Saved entries

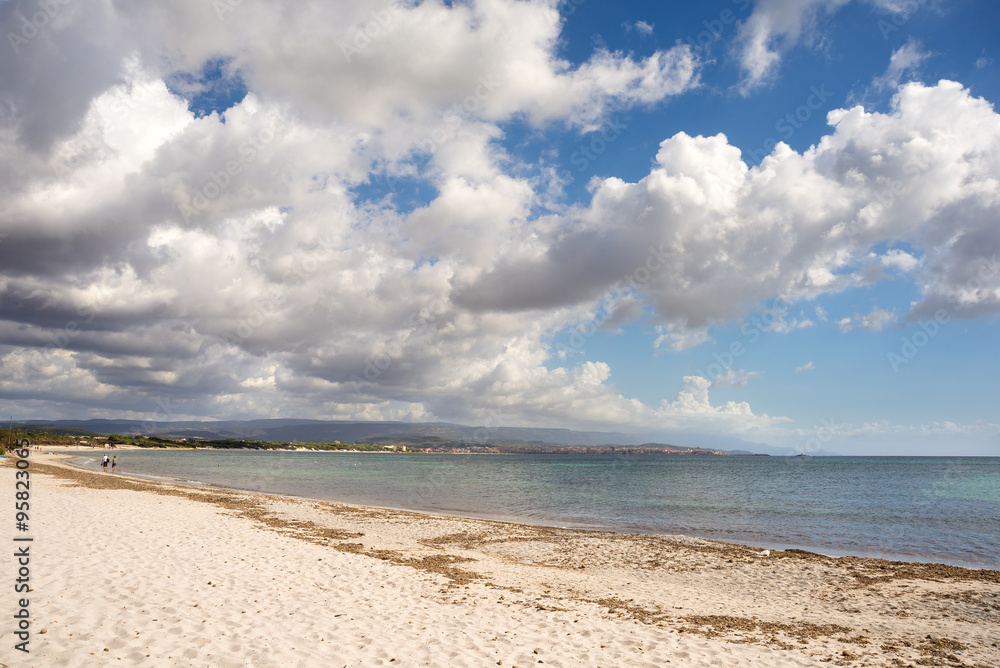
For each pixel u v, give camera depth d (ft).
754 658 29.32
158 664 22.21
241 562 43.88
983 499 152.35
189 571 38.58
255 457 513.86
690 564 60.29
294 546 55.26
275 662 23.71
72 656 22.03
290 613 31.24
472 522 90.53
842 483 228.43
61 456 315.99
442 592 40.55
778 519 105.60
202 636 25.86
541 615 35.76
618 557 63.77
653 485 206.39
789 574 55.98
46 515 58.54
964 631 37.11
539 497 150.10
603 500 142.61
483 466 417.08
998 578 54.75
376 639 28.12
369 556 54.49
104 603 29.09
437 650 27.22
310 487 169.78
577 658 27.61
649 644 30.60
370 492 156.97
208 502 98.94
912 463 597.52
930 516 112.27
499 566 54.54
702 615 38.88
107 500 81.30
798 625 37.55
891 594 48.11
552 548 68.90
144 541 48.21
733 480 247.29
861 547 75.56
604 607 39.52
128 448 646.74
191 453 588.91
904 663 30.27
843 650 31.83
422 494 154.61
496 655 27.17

◆ Task to carry out ◆
Your answer is to contain exactly the lines from the one holding "649 644 30.60" to the end of the entries, with no other line.

◆ Answer box ◆
649 644 30.60
370 492 156.97
208 502 98.94
912 463 597.52
930 516 112.27
499 566 54.54
702 615 38.88
107 500 81.30
798 625 37.55
891 594 48.11
552 548 68.90
144 541 48.21
733 480 247.29
861 547 75.56
604 607 39.52
128 448 646.74
191 453 588.91
904 663 30.27
843 650 31.83
422 494 154.61
496 655 27.17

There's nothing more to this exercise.